The issue boils down to operational transparency, but this does not mean you simply make all your information available to everyone. What it means instead is full control of all access, ensuring that it is accurate and relevant and that it is also going to the right person at the right time. These are policies that should direct the security of your information retrieval platform. Furthermore, the context of the information is also important. The same request for information may not produce the same results if requested from two different departments. Context is very important and should be exploited at every opportunity.

Finally, the demand to move from a reactive to a proactive response is increasing as litigation costs continue to rise. Reactive response to a crisis implies it must happen first. The term "forensics" is a good one because it generally implies that you wait until the body dies before starting your investigation. A proactive response is one that attempts to predict an incident before it happens—preventive medicine, if you will. The implication here is that your information retrieval platform must include analytical intelligence to ferret out patterns and exploit them to develop a repository of rules that trigger alarms presaging a possible risk.

Where does this intelligence come from? The most direct answer is from the experts. They have sufficient anecdotal experience to establish logical patterns (if this happens, then this, then this). The information retrieval system provides them the means to create the patterns and apply them to the broadest possible set of content. But the information that hurts the most is the information "I don't know that I don't know." For this, we rely on the intelligence of the information retrieval system to discover its own patterns in the content. A good system understands how to discover and extract specific grammatical entities from text—concepts, names, places, etc.—and then discover how often they are found together. This is "connecting the dots" to discover associations.

The final requirement is context.

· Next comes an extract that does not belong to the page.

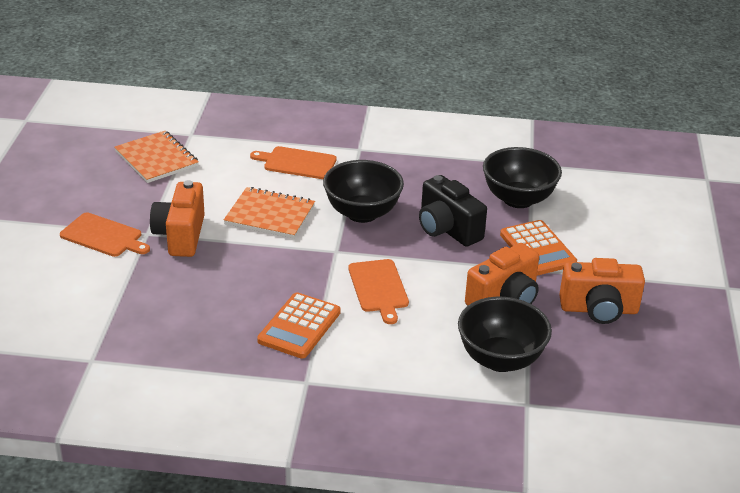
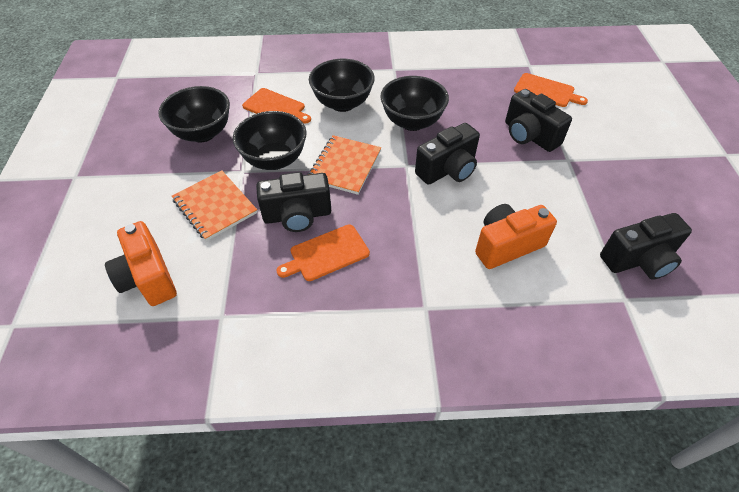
black bowl: 3 -> 4
black camera: 1 -> 4
orange calculator: 2 -> 0
orange camera: 3 -> 2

Context is used to dramatically improve the precision of an answer without compromising its quality. Context derives from four sources: the user, the social group they belong to, the application, and the information itself. The extracted entities we mentioned earlier are an example of information context. User context exploits information about the user or the user's profile, such as geographic position (where are you now?), age demographics, job title, and so on. For example, it is more likely that a query for "toxic" on a PDA service, where the customer is likely a teenager, will expect information about a song by Britney Spears rather than about Greenpeace. The social context is similar but it focuses more on the "groupthink." The application context uses the inherent bias of the application to affect results. If the context of the application is about celebrities, then a request for information about Paris Hilton should return stories about the person; if the context is lodging, then about a hotel in Paris.

Compliance is a tricky thing because it is episodic by nature and it dwells exactly where knowledge is hardest to come by. A disgruntled employee leaks insider information, a tape of Social Security numbers goes missing, a law is amended; all of these are incidents that require immediate response, and an intelligent retrieval system is the technology to do it, but wouldn't it be nice if we could predict them first and avoid them altogether?